Theatre Night: What the Butler Saw (1987)
Season 2, Episode 2
8/10
Gloriously Anarchic Farce set in a Mental Home
21 February 2016
When WHAT THE BUTLER SAW premiered in London in 1969, two years after Joe Orton's violent death, the reaction was predictably outraged. As Dr. Rance, Ralph Richardson appeared terribly uncomfortable; one audience member exclaiming "Oh, Sir Ralph, how could you!" as they noisily left the theater. Despite his undoubted talents, Baxter could not rescue the show as it closed after a short run.

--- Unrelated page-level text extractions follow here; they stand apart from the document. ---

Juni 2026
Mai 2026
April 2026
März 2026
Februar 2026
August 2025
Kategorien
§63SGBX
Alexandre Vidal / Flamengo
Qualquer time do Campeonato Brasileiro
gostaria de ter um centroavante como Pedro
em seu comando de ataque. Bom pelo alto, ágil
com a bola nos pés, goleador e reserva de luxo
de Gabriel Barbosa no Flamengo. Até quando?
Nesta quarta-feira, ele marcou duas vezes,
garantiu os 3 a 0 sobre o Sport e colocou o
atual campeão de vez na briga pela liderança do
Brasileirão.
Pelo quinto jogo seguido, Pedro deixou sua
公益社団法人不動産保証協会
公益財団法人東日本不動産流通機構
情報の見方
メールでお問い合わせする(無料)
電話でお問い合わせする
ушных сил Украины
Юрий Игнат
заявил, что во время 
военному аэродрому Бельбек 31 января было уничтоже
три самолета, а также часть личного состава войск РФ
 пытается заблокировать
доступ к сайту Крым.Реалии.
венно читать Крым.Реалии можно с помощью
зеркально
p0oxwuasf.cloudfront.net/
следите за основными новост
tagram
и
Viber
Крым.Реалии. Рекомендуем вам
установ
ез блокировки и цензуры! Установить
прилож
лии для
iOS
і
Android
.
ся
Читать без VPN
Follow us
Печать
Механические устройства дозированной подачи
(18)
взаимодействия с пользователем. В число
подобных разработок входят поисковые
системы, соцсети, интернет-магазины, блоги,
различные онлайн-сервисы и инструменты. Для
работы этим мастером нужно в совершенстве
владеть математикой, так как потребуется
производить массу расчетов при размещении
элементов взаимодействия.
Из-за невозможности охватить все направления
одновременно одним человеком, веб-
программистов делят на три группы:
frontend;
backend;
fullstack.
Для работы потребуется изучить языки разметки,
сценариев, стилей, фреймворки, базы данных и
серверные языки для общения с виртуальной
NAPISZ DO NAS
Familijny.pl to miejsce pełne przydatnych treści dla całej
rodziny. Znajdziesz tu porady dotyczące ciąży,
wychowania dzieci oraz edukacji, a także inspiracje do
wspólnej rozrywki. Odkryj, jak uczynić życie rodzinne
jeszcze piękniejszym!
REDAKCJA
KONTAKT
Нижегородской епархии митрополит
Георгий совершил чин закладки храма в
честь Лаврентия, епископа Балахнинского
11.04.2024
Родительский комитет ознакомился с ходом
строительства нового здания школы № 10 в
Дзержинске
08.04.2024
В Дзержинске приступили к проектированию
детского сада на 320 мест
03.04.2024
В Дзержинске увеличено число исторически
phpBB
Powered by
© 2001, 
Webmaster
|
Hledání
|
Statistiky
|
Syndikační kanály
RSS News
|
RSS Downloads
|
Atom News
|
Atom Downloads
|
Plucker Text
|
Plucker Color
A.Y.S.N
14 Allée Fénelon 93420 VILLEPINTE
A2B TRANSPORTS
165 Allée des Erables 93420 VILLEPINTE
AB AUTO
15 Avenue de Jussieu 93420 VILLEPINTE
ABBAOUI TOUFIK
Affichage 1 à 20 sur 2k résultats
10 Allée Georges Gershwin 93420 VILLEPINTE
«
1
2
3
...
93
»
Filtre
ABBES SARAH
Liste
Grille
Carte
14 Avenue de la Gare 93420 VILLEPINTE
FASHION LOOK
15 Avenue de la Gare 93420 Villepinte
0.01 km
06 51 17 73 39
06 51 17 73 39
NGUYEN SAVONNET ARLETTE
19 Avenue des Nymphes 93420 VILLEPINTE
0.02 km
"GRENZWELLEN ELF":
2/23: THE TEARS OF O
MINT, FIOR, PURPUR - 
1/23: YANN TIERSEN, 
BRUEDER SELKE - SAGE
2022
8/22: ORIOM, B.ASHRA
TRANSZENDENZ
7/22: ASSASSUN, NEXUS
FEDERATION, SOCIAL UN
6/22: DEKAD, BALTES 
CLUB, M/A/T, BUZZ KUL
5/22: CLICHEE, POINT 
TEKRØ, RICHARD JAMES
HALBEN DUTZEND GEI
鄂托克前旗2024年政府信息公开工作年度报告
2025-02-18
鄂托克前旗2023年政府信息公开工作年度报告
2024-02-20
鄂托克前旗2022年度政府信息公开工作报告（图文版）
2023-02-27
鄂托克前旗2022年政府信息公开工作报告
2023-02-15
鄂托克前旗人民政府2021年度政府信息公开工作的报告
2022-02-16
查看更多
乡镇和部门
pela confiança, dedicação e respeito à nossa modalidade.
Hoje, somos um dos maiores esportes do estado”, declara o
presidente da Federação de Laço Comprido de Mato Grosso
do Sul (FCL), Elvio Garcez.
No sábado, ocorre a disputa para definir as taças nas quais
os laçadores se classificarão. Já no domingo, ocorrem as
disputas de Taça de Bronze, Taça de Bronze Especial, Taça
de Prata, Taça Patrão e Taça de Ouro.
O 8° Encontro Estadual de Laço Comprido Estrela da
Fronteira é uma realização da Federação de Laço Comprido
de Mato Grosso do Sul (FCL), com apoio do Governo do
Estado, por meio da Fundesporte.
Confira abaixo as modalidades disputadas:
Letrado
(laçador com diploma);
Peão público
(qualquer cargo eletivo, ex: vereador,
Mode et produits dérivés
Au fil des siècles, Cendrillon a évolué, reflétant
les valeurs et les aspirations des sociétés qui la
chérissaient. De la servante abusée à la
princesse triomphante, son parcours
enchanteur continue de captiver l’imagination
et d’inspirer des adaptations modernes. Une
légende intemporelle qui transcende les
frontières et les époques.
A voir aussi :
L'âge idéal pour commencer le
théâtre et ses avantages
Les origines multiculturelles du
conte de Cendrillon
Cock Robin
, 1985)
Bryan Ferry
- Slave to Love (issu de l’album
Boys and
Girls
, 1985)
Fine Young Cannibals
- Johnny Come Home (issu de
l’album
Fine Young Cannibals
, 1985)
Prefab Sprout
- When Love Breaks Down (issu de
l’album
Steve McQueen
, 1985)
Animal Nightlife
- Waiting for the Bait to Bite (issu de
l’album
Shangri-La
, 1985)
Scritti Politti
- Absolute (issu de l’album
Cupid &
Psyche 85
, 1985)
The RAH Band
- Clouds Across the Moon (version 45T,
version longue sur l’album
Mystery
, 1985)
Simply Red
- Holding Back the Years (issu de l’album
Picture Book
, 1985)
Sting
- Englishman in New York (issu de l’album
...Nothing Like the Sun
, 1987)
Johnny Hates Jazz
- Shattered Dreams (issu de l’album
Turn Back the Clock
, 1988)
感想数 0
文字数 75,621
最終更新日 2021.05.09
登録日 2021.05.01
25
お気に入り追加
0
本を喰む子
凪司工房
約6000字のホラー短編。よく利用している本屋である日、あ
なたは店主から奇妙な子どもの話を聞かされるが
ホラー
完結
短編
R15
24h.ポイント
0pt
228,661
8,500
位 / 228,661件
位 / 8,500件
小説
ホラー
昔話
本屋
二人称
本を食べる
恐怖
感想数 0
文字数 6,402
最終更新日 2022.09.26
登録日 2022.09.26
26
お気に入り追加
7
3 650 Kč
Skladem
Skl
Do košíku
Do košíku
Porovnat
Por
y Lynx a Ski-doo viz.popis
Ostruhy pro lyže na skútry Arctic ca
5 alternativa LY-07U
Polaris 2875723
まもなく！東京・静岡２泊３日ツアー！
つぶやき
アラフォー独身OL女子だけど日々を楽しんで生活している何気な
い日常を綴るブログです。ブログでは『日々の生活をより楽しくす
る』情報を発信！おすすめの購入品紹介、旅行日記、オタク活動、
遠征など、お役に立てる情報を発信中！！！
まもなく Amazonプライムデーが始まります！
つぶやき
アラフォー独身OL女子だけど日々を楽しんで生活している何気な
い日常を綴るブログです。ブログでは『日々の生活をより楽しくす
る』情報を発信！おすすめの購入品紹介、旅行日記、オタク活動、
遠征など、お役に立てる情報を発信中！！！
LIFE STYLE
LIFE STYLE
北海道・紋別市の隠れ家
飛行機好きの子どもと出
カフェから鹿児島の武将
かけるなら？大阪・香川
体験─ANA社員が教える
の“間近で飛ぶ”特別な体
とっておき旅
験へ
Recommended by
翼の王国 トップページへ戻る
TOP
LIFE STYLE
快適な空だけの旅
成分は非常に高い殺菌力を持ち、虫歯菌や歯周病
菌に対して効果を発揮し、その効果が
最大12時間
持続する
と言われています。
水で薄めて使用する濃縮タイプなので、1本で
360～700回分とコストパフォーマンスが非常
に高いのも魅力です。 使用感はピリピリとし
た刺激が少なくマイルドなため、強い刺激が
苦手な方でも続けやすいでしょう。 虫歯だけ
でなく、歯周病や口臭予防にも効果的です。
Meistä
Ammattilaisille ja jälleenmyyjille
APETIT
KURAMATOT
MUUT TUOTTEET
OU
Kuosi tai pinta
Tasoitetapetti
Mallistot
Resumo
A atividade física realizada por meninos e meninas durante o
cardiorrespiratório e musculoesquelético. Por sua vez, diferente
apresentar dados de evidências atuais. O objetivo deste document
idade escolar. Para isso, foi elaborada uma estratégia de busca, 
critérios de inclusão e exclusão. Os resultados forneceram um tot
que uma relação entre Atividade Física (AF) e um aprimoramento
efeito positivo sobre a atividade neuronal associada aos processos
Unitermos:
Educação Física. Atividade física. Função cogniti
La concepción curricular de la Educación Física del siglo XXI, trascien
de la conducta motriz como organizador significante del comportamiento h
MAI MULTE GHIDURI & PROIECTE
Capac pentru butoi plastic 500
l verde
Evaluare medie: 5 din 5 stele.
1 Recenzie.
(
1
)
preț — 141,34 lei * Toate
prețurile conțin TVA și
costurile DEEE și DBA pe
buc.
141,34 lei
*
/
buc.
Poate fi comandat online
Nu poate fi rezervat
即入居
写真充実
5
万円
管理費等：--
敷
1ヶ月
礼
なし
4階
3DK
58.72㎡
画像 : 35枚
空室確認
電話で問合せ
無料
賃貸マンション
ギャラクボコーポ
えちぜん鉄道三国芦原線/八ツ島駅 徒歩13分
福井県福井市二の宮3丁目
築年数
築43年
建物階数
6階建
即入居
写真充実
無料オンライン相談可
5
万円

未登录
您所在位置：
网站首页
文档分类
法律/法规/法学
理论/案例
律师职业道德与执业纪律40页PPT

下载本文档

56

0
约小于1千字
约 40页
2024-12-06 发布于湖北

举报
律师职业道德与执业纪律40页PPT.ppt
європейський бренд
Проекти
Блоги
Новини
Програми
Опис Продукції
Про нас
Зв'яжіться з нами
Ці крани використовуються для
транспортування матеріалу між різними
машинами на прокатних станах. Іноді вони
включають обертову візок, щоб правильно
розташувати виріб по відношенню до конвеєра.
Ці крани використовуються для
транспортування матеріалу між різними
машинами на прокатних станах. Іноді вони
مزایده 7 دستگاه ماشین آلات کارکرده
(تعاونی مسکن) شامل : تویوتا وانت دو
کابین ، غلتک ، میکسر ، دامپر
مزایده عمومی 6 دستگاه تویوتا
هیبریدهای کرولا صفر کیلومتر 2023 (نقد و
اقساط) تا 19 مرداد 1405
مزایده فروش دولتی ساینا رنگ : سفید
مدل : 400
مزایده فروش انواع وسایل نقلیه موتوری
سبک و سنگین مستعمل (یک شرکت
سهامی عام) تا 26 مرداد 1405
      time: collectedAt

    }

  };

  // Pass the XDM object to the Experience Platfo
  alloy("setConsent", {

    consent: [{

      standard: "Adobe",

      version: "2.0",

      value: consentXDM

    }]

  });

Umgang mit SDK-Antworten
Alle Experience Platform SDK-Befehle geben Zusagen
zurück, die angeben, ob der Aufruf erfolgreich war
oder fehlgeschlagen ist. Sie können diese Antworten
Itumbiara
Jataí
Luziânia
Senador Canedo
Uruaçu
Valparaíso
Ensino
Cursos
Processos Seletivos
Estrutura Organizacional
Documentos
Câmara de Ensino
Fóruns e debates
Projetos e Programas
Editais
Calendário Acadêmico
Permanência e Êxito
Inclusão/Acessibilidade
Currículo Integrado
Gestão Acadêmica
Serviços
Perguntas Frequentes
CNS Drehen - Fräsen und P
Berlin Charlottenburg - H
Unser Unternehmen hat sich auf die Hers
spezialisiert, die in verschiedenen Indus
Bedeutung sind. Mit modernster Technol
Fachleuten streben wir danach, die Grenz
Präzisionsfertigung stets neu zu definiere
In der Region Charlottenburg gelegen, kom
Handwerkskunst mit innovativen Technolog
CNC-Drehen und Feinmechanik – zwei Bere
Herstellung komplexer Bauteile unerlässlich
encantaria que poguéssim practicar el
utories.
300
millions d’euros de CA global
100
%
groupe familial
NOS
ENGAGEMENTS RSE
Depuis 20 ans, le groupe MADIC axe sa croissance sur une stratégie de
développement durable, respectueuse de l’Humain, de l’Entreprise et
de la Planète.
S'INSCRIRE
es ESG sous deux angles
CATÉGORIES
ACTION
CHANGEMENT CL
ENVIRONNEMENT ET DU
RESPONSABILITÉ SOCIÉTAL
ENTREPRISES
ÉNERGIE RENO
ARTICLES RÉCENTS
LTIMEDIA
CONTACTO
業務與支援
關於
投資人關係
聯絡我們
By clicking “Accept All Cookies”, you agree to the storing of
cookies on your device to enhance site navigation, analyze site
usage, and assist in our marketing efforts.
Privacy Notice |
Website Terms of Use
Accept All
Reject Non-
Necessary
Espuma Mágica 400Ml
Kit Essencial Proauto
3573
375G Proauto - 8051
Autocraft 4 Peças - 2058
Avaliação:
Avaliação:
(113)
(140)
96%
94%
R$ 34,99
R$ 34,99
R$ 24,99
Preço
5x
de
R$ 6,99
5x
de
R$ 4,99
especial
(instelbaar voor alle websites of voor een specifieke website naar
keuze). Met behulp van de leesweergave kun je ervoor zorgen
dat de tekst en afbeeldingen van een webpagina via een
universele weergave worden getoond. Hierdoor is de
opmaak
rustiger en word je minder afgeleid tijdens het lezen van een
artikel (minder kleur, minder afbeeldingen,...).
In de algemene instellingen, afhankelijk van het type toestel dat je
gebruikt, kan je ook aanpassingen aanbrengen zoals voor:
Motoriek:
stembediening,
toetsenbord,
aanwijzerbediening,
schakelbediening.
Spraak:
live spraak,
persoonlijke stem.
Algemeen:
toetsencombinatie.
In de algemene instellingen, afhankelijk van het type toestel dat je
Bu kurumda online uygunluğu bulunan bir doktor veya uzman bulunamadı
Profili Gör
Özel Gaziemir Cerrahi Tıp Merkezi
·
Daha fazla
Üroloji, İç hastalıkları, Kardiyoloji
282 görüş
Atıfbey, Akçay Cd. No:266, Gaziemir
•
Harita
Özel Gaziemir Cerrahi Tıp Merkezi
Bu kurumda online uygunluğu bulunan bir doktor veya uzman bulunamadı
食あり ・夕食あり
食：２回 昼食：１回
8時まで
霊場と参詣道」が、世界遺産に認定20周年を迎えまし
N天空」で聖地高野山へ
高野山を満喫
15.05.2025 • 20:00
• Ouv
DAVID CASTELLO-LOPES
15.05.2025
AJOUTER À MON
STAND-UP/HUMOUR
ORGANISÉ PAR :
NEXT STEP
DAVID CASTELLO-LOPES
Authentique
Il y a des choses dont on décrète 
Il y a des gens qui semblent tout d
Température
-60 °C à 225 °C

Watching this THEATRE NIGHT production, we might wonder what all the fuss was about. The subject-matter is certainly contentious, with an extended joke about Sir Winston Churchill's missing member, coupled with repeated references to sex and sexuality; but the play as a whole is joyously anarchic, as Joe Orton takes a Jonsonian pleasure in debunking contemporary attitudes towards mental health, psychiatry, homosexuality, transvestism, marriage and melodrama, amongst other things.

The cast thoroughly enjoy themselves with dialogue that can only be described as deliciously Wildean in tone. As Dr. Prentice, the late lamented Dinsdale Landen begins the production with an air of total self-assurance as he asks his tyro secretary Geraldine Barclay (Tessa Peake-Jones) to remove her clothes prior to seducing her. As the action unfolds, so his attitude changes as he finds himself overwhelmed by circumstances. Timothy West's Dr. Rance is quite obviously insane, but he delivers his lines with such ringing conviction that no one has the stomach to challenge him. The two female leads, Peake-Jones and Prunella Scales, spend a large part of the production in a state of déshabillé, but this seems perfectly reasonable in a performance where reason and unreason have been crazily subverted. Bryan Pringle turns in a bewildered cameo as Sergeant Match, even though his boxer shorts seem way too big for him.

Shot on video-tape in a single set, Barry Davis's production relies a lot on clever camera-work and effective performances to entertain viewers. There are some wonderful moments - especially when Nicholas Beckett (Tyler Butterworth) is caught in flagrante delicto with only a police officer's helmet to protect his modesty. The camera cuts to a shot taken from behind a fish-tank, as we watch Beckett running off-screen so as to escape further embarrassment.

WHAT THE BUTLER SAW takes a bit of getting used to, especially for those not conversant with Orton's work, but yields rich rewards, especially for broad-minded viewers.